**Request 1:** In the rows below, convert everything from the line containing "scientific name: Davallia griffithiana" down to the last row into a JSON list of strings, one string per line, skipping blank lines and leaving out the pictures.

**Extract:**
Assignment 5B – ELO Calculations Codebase

Author

Muhammad Suffyan Khan

Published

March 1, 2026

Objective

The objective of this assignment is to compute each player’s expected tournament score using the Elo rating model and compare it with their actual score from the Project 1 tournament.

We will then identify:

  • The five players who most overperformed relative to expectation
  • The five players who most underperformed relative to expectation

Data Source

This analysis builds directly on the structured dataset created in Project 1.

The dataset contains exactly one row per player with the following variables:

  • Player Name
  • Player State
  • Total Points (Actual Score)
  • Pre-Tournament Rating
  • Average Pre-Tournament Rating of Opponents

This dataset was exported as a CSV file and uploaded to GitHub to ensure reproducibility. The file will be loaded into R using the GitHub raw link.

Elo Expected Score Formula

The Elo rating system models the probability that Player A defeats Player B using a logistic function based on rating differences.

The expected score formula used in this assignment is:

\[ E_A = \frac{1}{1 + 10^{(R_B - R_A)/400}} \]

Where:

  • (R_A) = Player A’s pre-tournament rating
  • (R_B) = Opponent’s pre-tournament rating
  • 400 = scaling constant in the Elo system

This formulation implies that a 400-point rating difference corresponds to approximately a 10-to-1 expected win ratio.

Sources:
- Glickman, M. E. A Comprehensive Guide to Chess Ratings: https://www.glicko.net/research/acjpaper.pdf
- Elo rating system (Wikipedia): https://en.wikipedia.org/wiki/Elo_rating_system
- The Elo Rating System for Chess and Beyond (YouTube, 2019): https://www.youtube.com/watch?v=AsYfbmp0To0

Approximation Strategy

In the standard Elo system, expected score is computed separately for each game using each opponent’s rating, and then summed across games.

However, the Project 1 dataset retains only the average pre-tournament rating of opponents, rather than the full match level opponent list. Therefore, this analysis approximates expected tournament score by applying the Elo expected score formula using the player’s rating versus their average opponent rating, and then scaling by the number of rounds.

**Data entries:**
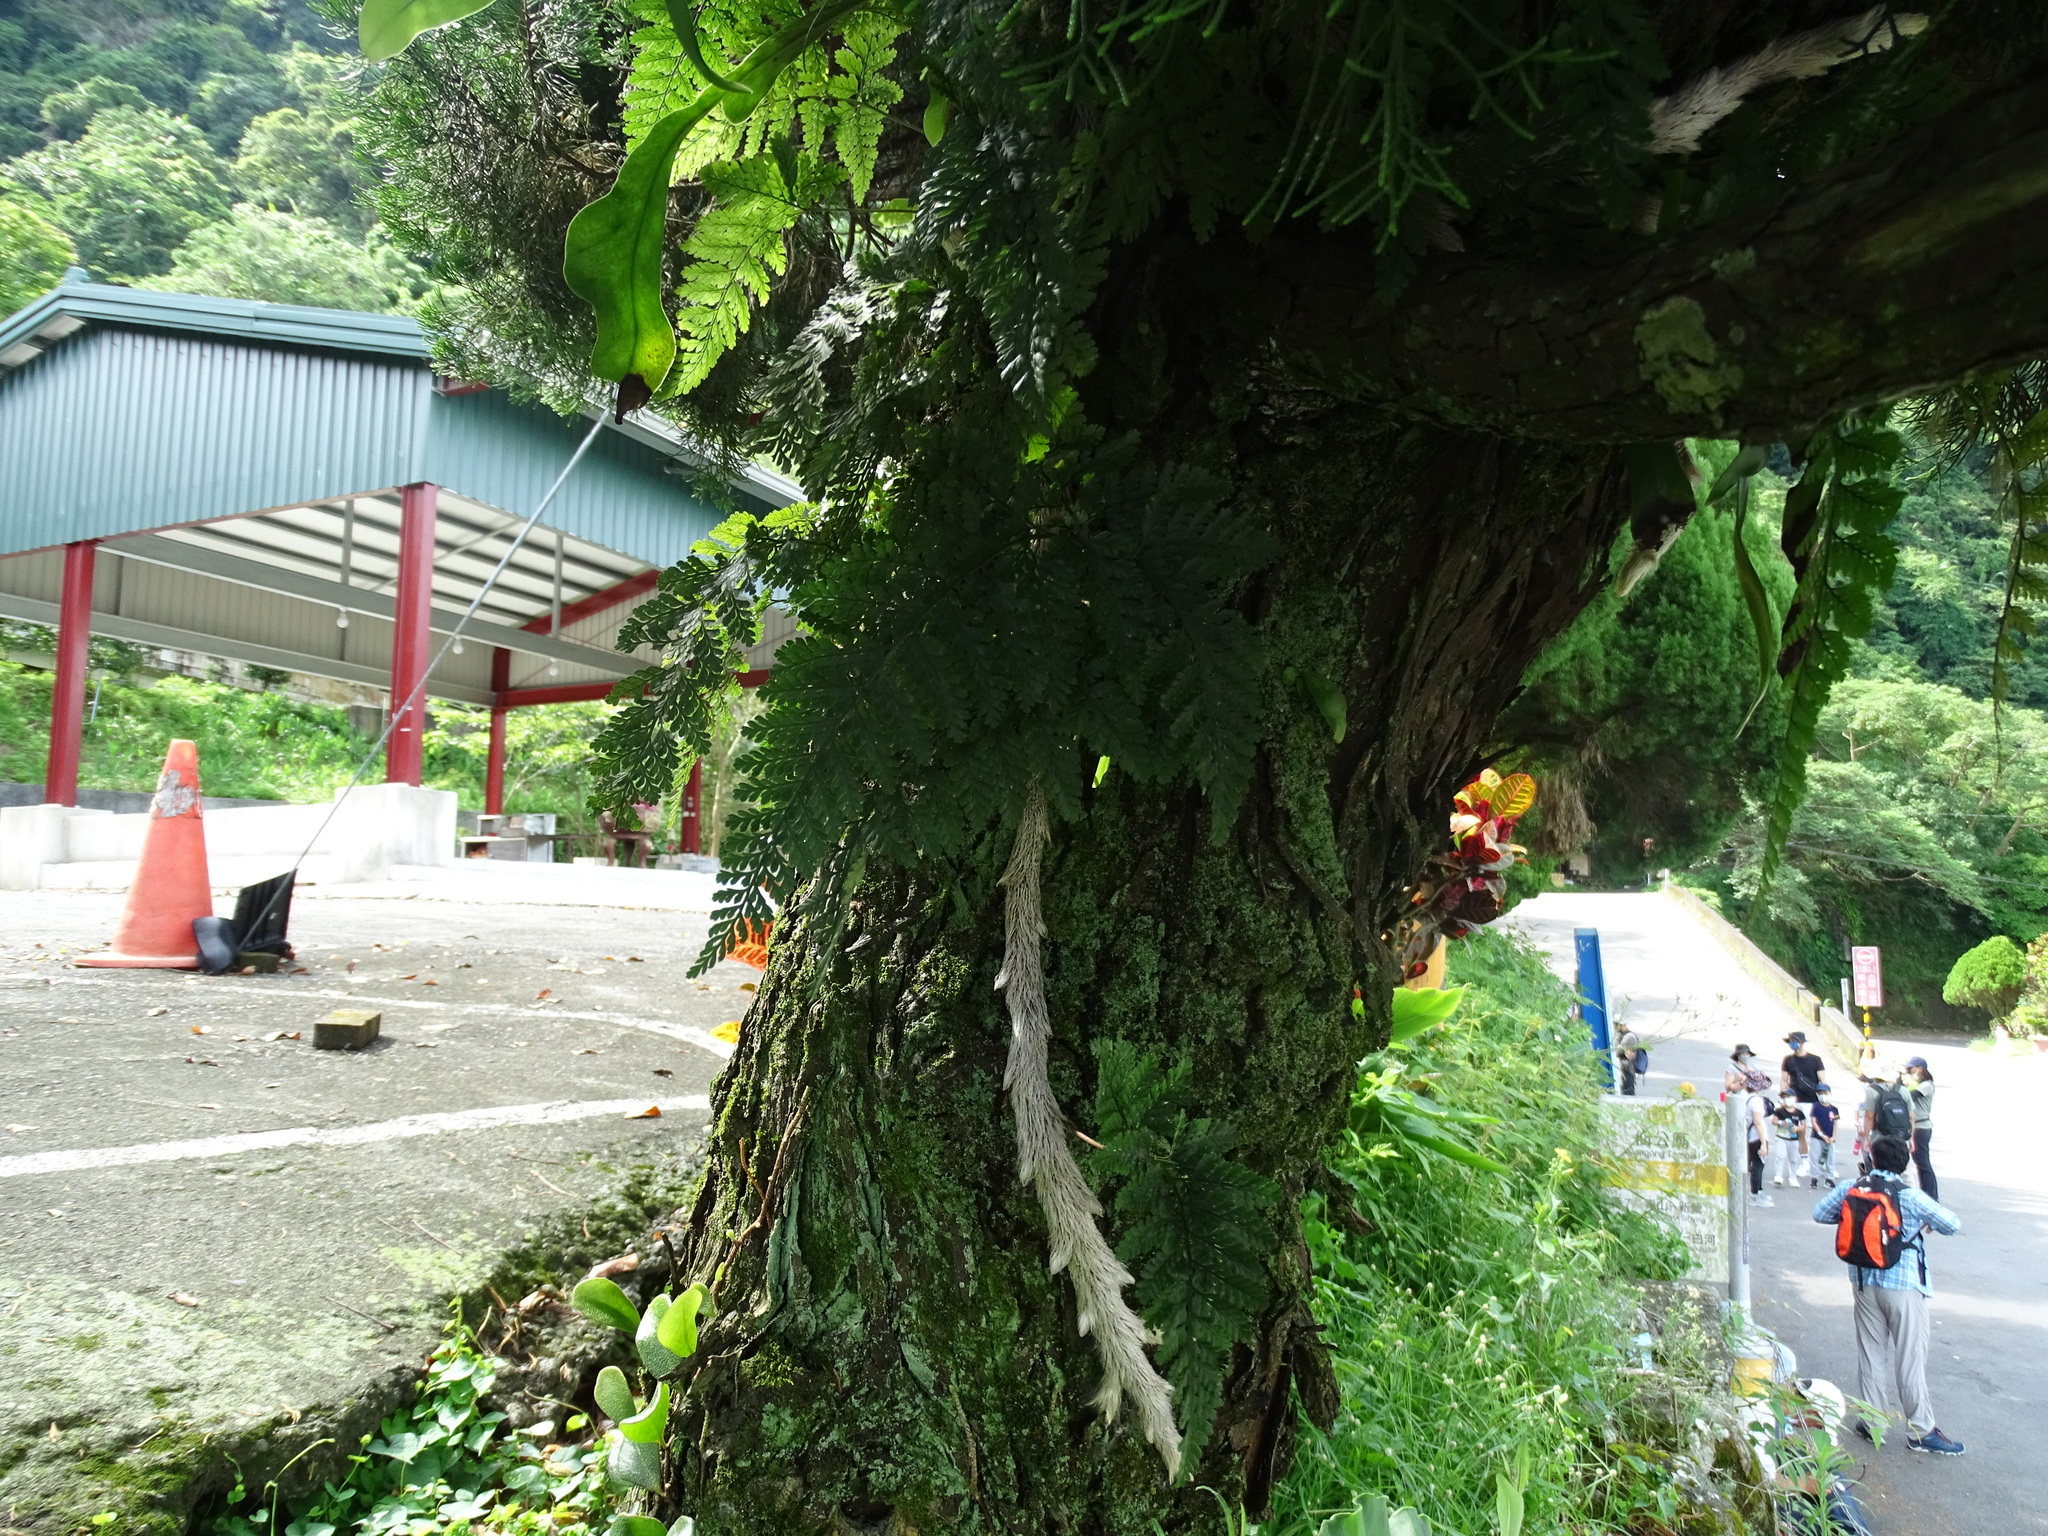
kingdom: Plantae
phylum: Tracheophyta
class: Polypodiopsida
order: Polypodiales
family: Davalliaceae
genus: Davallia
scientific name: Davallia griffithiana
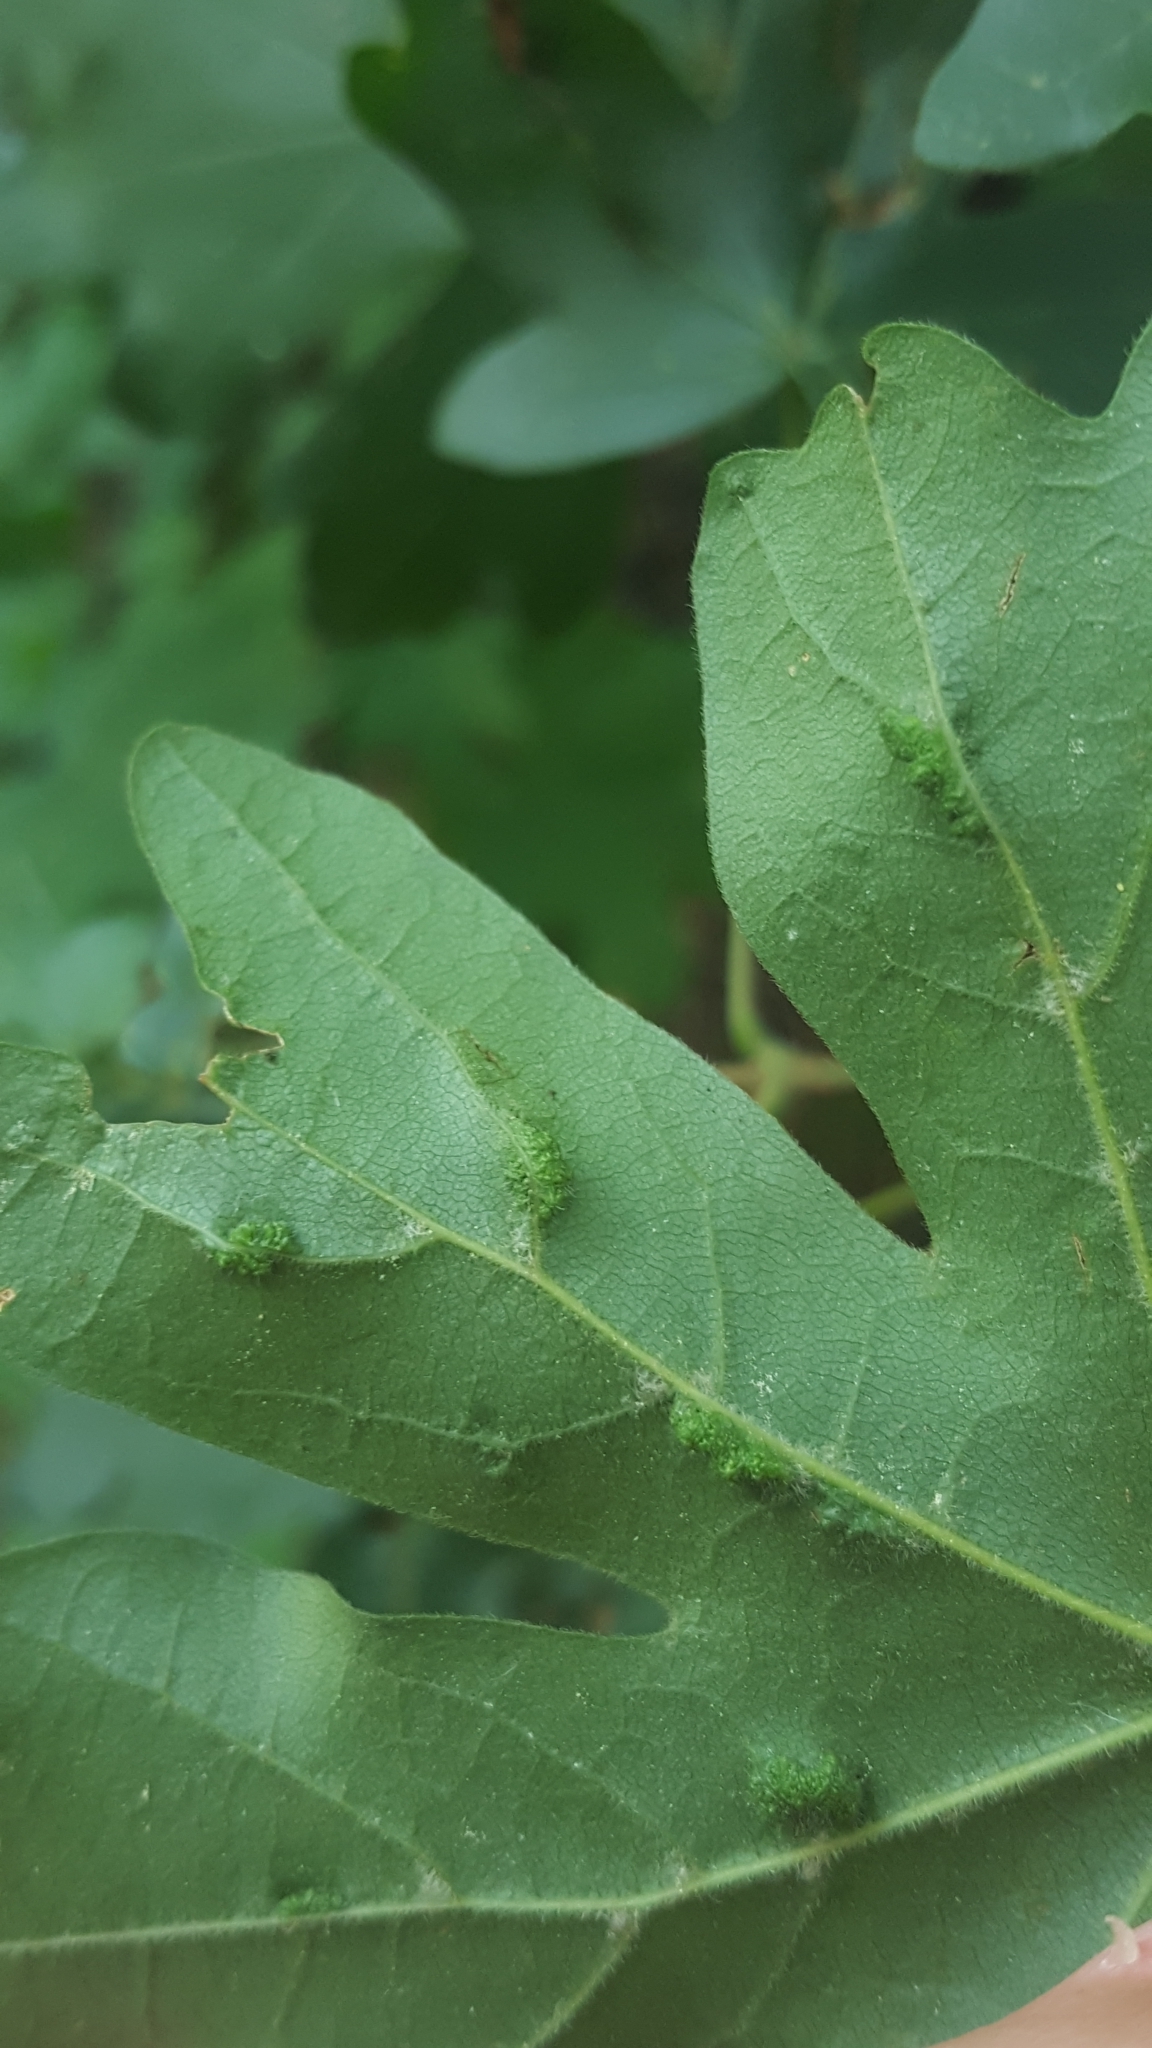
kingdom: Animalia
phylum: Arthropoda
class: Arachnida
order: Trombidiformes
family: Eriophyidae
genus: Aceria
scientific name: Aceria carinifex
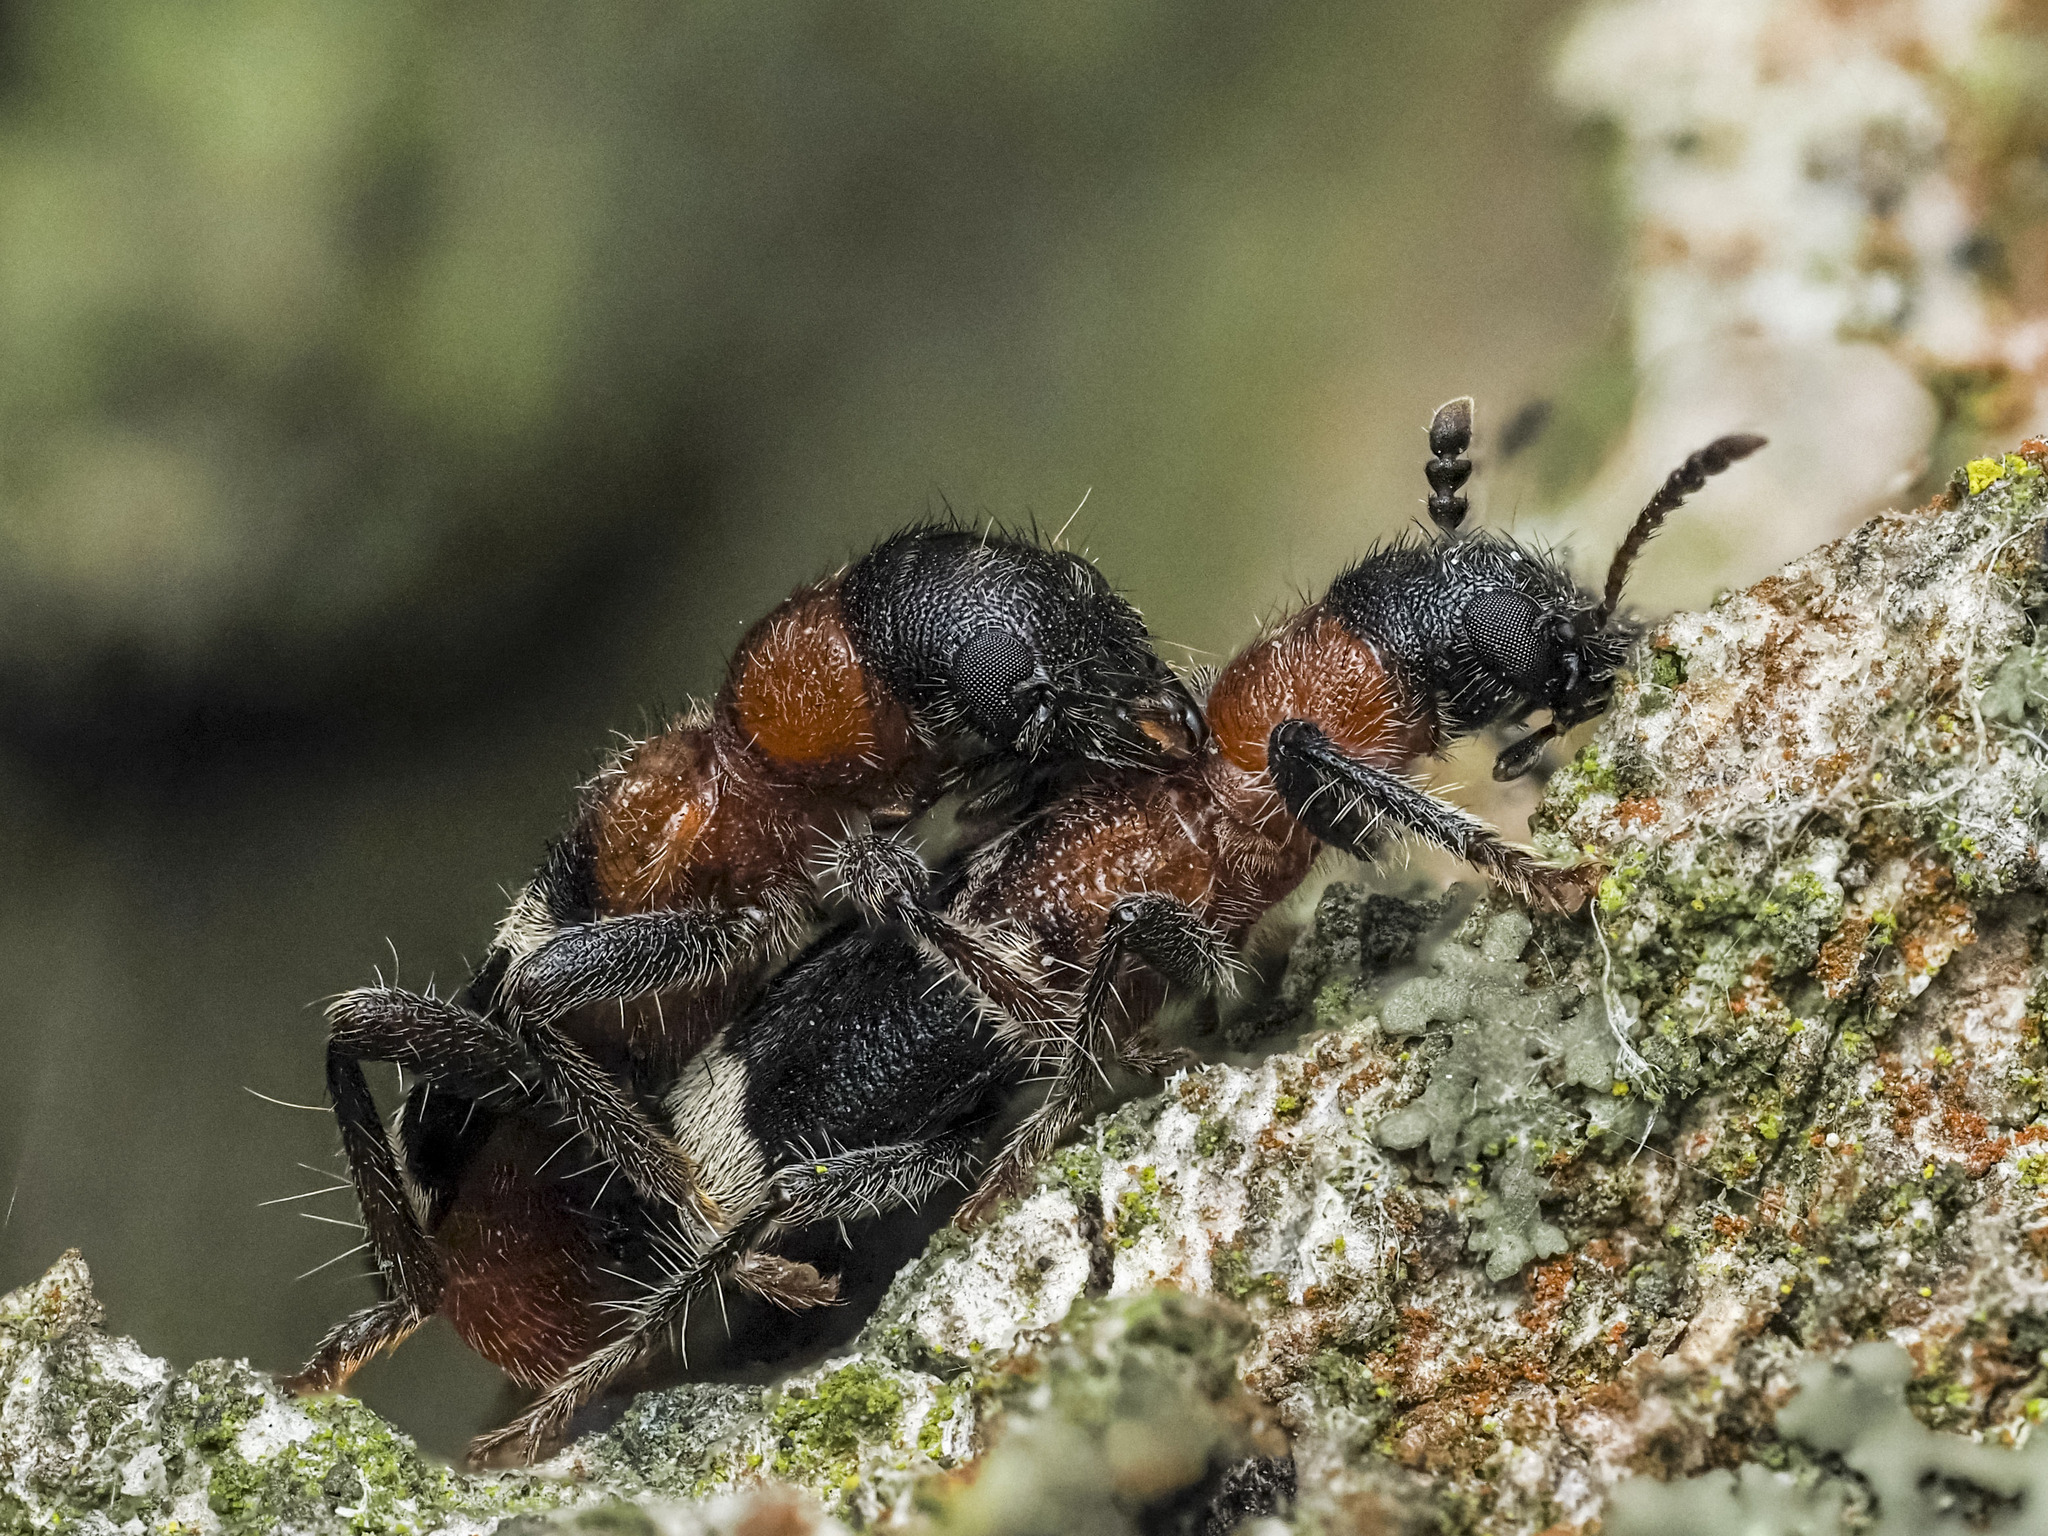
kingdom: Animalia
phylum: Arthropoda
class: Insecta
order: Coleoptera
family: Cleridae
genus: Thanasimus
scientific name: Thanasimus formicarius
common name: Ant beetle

**Request 2:** Transcribe everything in the Elo ratings assignment from "The Elo rating system models" down to "expected win ratio.".

**Worked answer 1:**
[
  "scientific name: Davallia griffithiana",
  "kingdom: Animalia",
  "phylum: Arthropoda",
  "class: Arachnida",
  "order: Trombidiformes",
  "family: Eriophyidae",
  "genus: Aceria",
  "scientific name: Aceria carinifex",
  "kingdom: Animalia",
  "phylum: Arthropoda",
  "class: Insecta",
  "order: Coleoptera",
  "family: Cleridae",
  "genus: Thanasimus",
  "scientific name: Thanasimus formicarius",
  "common name: Ant beetle"
]

**Worked answer 2:**
The Elo rating system models the probability that Player A defeats Player B using a logistic function based on rating differences.

The expected score formula used in this assignment is:

\[ E_A = \frac{1}{1 + 10^{(R_B - R_A)/400}} \]

Where:

  • (R_A) = Player A’s pre-tournament rating
  • (R_B) = Opponent’s pre-tournament rating
  • 400 = scaling constant in the Elo system

This formulation implies that a 400-point rating difference corresponds to approximately a 10-to-1 expected win ratio.